Selling Edtech to School District Leadership
Edtech provides classroom solutions. Getting your product into the right hands, however, requires savvy strategies. These strategies are more than sales techniques. They’re about getting to know the people you’re hoping to work with.
In general, most educators like technology. They have an appreciation for what it can do in their classrooms. Teachers also understand that technology cannot do what they’re best at: building rapport with students.
The same is true of district leadership. They build rapport with the teachers and campus principals so everyone can work toward a common goal as a team. An edtech entrepreneur can do the same thing in a district by building trust and be transparent.
Build trust
Few people appreciate aggressive salespersons. You know the type. They’re the ones who monopolize the conversation while pointing out every product feature. They insist you need what they’re selling, and they rarely listen to what you do want.
Don’t be that person. Especially when you’re selling to district leadership. The administrators in these positions have extensive experience in education and little time to listen to another sales pitch.

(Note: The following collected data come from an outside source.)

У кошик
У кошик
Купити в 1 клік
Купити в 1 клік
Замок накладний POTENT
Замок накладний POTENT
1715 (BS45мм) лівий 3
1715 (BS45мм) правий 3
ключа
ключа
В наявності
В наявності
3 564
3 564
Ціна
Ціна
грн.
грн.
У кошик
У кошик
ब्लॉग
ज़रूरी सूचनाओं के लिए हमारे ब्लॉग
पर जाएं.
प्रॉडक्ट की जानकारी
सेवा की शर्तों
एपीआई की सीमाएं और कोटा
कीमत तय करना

Instead, build trust. There’s an old saying that no one cares how much you know until they know how much you care. If you can be that person, the one who cares deeply about the people you might be working with, you’re more likely to get the sale.

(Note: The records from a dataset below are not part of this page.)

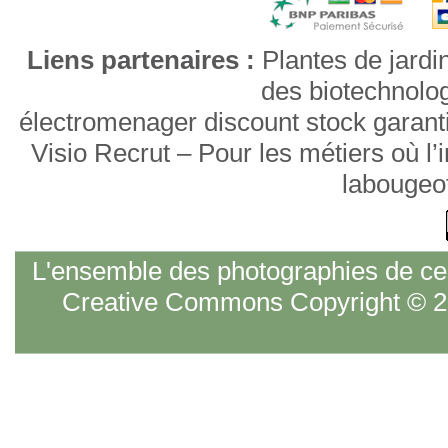
Liens partenaires :
Plantes de jardi
des biotechnolo
électromenager discount stock garant
Visio Recrut – Pour les métiers où l
labougeo
L'ensemble des photographies de ce s
Creative Commons Copyright © 20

Sales at the district level are made when you’ve built trust and relationships. Listen for what the real issues are, and then help solve them. Honesty about what your edtech product can and cannot do will go a long way. No one expects your edtech tool to be the panacea for everything wrong in education. However, if you can solve one thing, that’s a step in the right direction.
Allow for transparency
District leadership will want to know about you and the product you’re offering. By being transparent about yourself and your edtech solution, you’ll make it easy for district leadership to say yes.
Be ready with these items:
· A flyer that highlights at a glance the most important product features
· An outline that clearly spells out what a purchase contract includes, such as software, hardware, tech support, and professional development.

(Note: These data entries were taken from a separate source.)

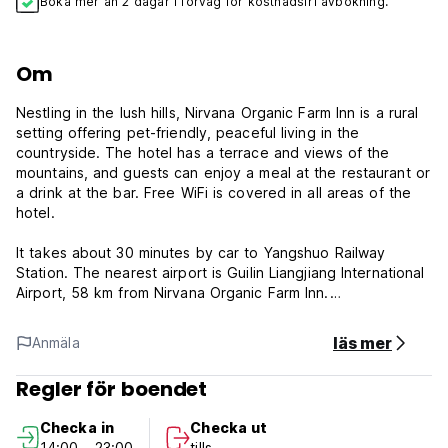
Boka mer än 2 dagar i förväg för kostnadsfri avbokning.
Om
Nestling in the lush hills, Nirvana Organic Farm Inn is a rural
setting offering pet-friendly, peaceful living in the
countryside. The hotel has a terrace and views of the
mountains, and guests can enjoy a meal at the restaurant or
a drink at the bar. Free WiFi is covered in all areas of the
hotel.
It takes about 30 minutes by car to Yangshuo Railway
Station. The nearest airport is Guilin Liangjiang International
Airport, 58 km from Nirvana Organic Farm Inn.
Each guestroom here are abundant in natural light and
läs mer
Anmäla
offers beautiful views of the green mountain or the luxuriant
garden. A cable TV, a working desk and a closet are set in
Regler för boendet
each unit. There is an en suite bathroom, where you may
find a shower, slippers, free toiletries and a hairdryer.
Checka in
Checka ut
14:00 - 23:00
tills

· A simple contract in easy-to-understand language
· Contact information for tech support and for you
It’s okay to be human. In fact, it’s preferred. Glitches will happen. Talk about how you’d solve them when they do.
It’s all about scale
Selling your edtech product to a district depends on your ability to scale up. You’ve got to be able to go big and do it fast. The one thing that can choke getting that district-wide sales contract is the inability to scale up.
Before meeting with district leaders, know how you will deploy your product across multiple sites, with thousands, and even tens of thousands of users. In some districts, you may even be looking at hundreds of thousands of users.
As overwhelming as that may seem, it doesn’t have to be, especially if you keep strategies like these in mind:
· Collaborate with others: investors, partners, employees, consumers.
· Design your product for teachers.
· Keep it simple so you can be flexible.
You’ll make that sale to district leadership.